I figured, but wanted to clarify in case others saw it that way 😅.
I assume the thing a degree usually covers that a self taught lacks is accepted best practices, teamwork, and alot of principles that are better learned before diving into it. So a lot of bad habits to unlearn.
IMO, in today's information world a degree isn't necessary for learning, only as proof of learning (which is still very relevant). But a formal education also puts the tools you need to practice in front of you. Software development is an easy field to learn and prove your skills in. Chip design you'd definitely be better off getting a formal education, though you still see people making microcontrollers in games like Minecraft without formal education.

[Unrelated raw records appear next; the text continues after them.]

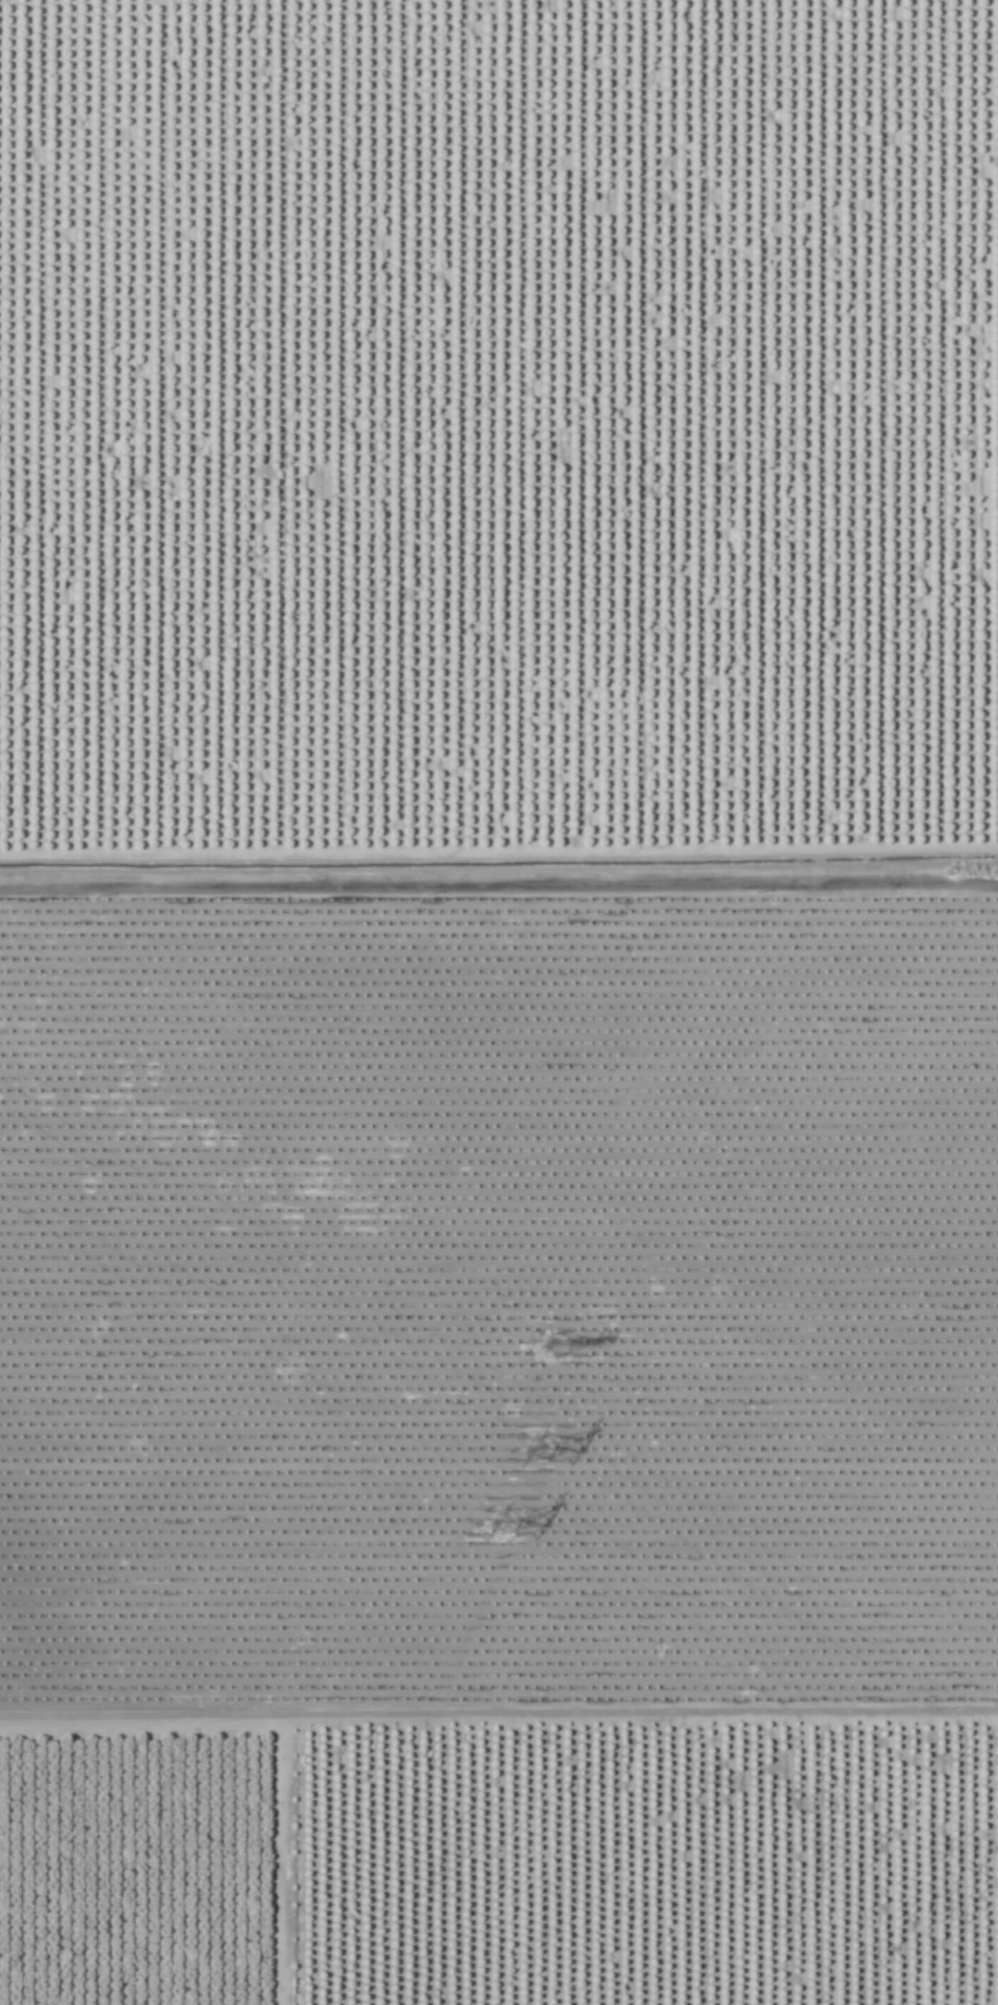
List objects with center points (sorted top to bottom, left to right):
road: (499, 907)
crop: (499, 1002)
power tower: (548, 1350)
power tower: (551, 1460)
power tower: (517, 1521)

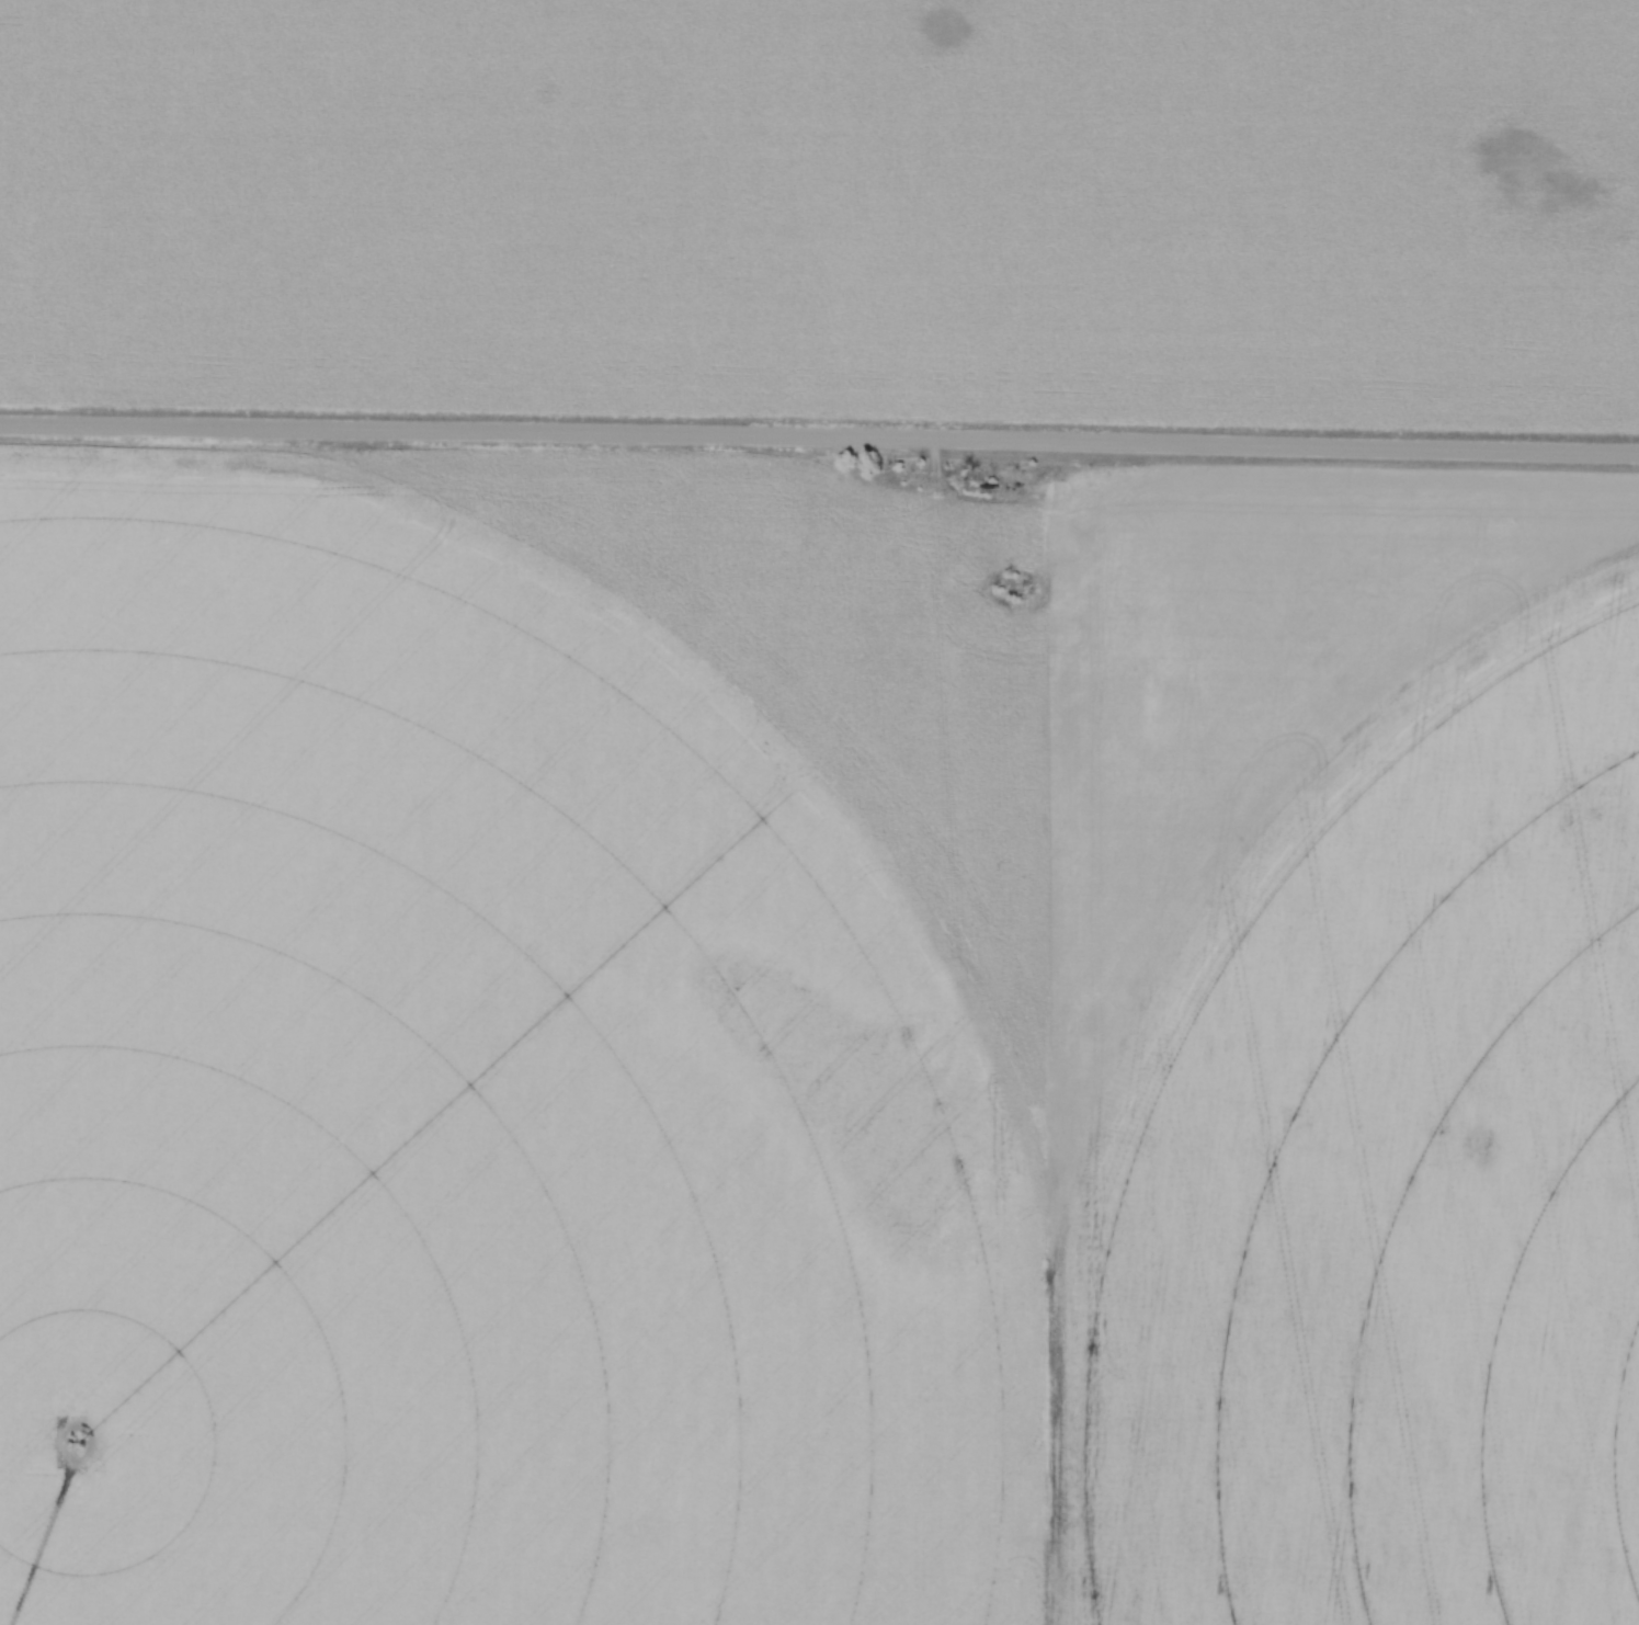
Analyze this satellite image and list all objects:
crop: (828, 188)
road: (819, 443)
crop: (814, 1045)

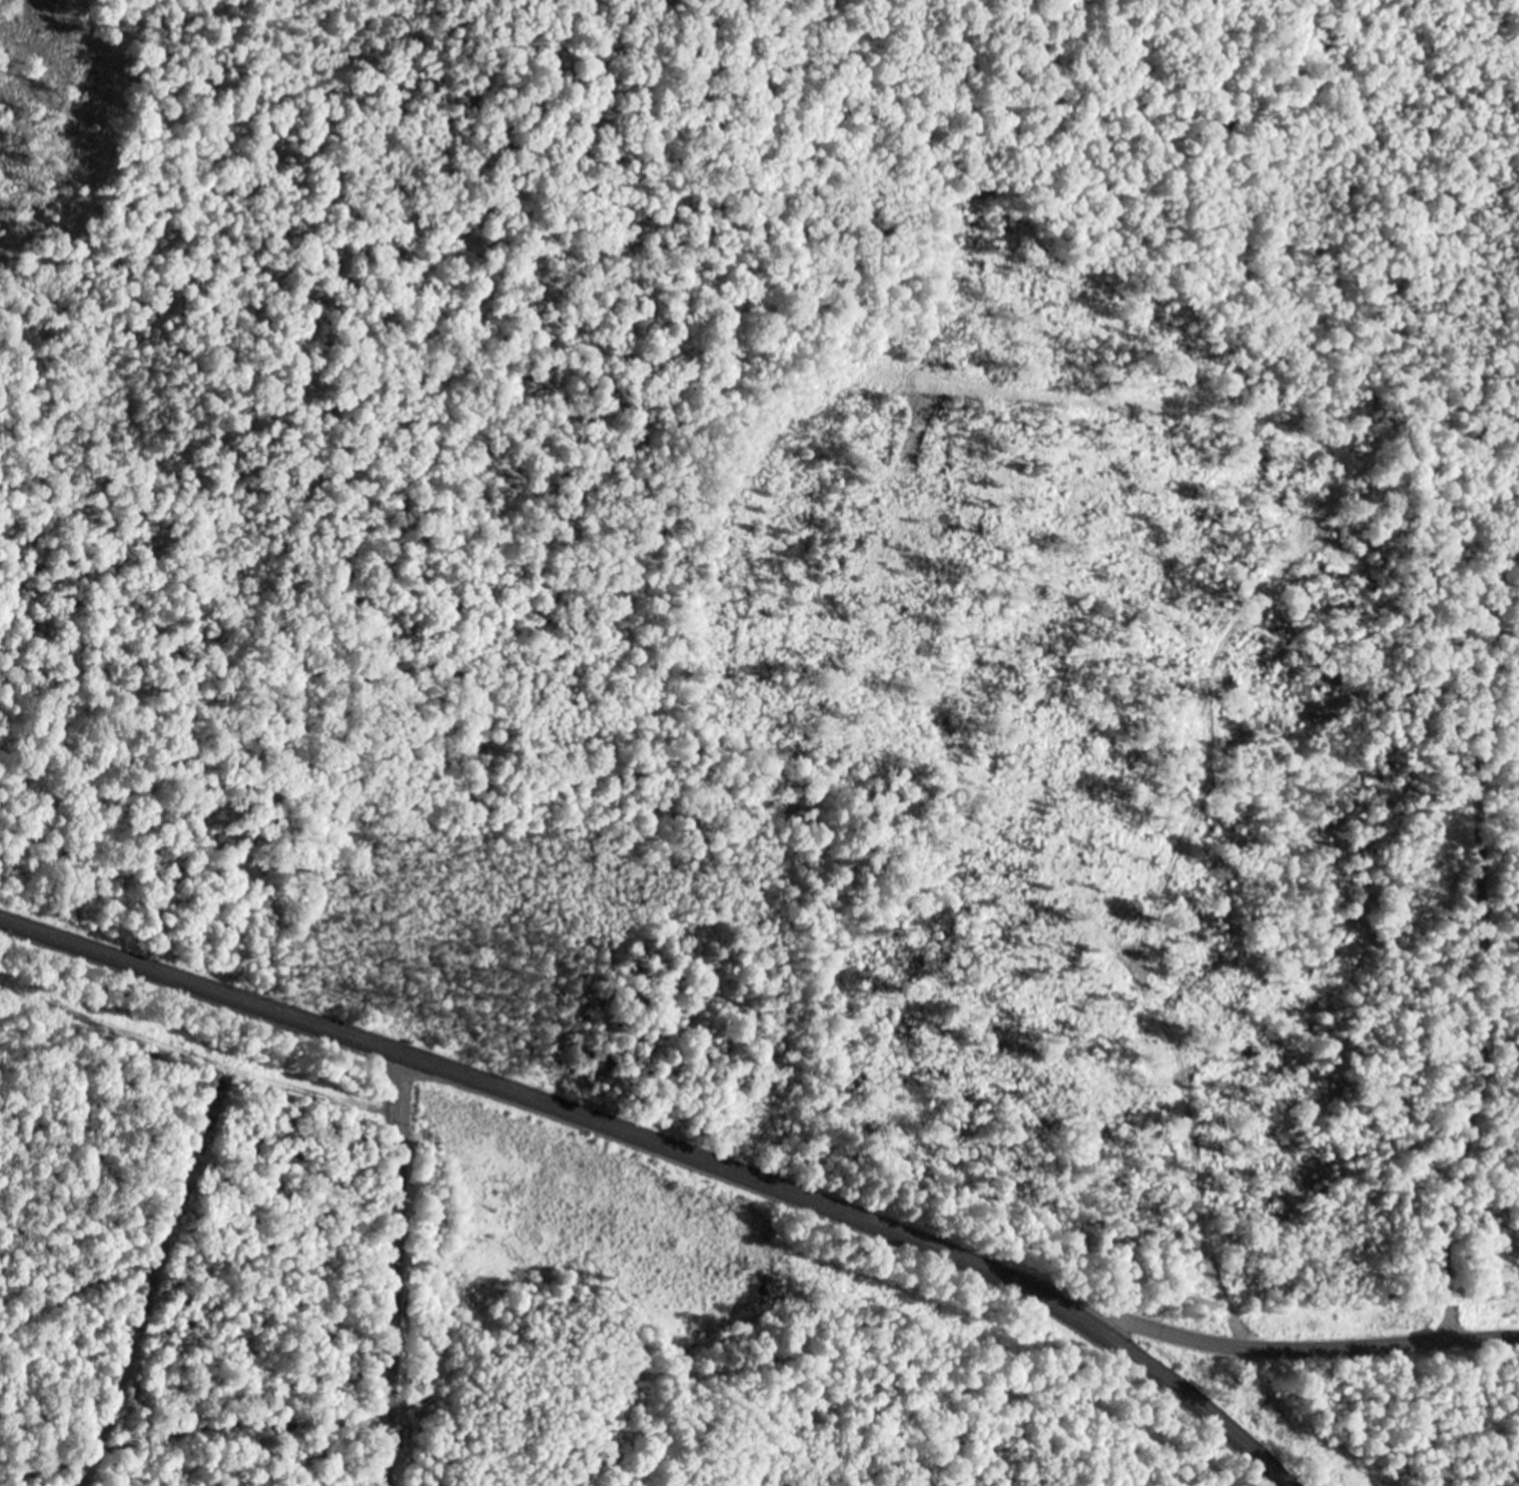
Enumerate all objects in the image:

Imo the main thing my education provided was that it forced me to learn the "boring" stuff that I might not have bothered to learn otherwise - especially not if I was focused on learning practical skills to land a job. Things like approximation algorithms, Haskell, all sorts of math, etcetc. Things that I will likely never use directly, but that inform my decisions just by being aware of it.
It also helps a bit with imposter syndrome to have that piece of paper, at least for me.
Neither of these are what I would call strictly necessary, though, for sure.
The fact that most universities will graduate CS majors without ever teaching them how to use a debugger, build system, or version control system shows how useful they are to actual engineering work.
The problem isn't the CS curriculum, it's people getting a CS degree when what they (and employers) want is some kind of Software Engineering degree.
Computer Science teaches the foundational math and science of computation, and in that respect I found it to be very useful and informative. I don't really need to know how to use Visual Studio to prove the limit of K for some algorithm.
Besides, there are so many tools out there that we might as well just learn them on the job anyway.
I had recent cs grads in my bootcamp with me.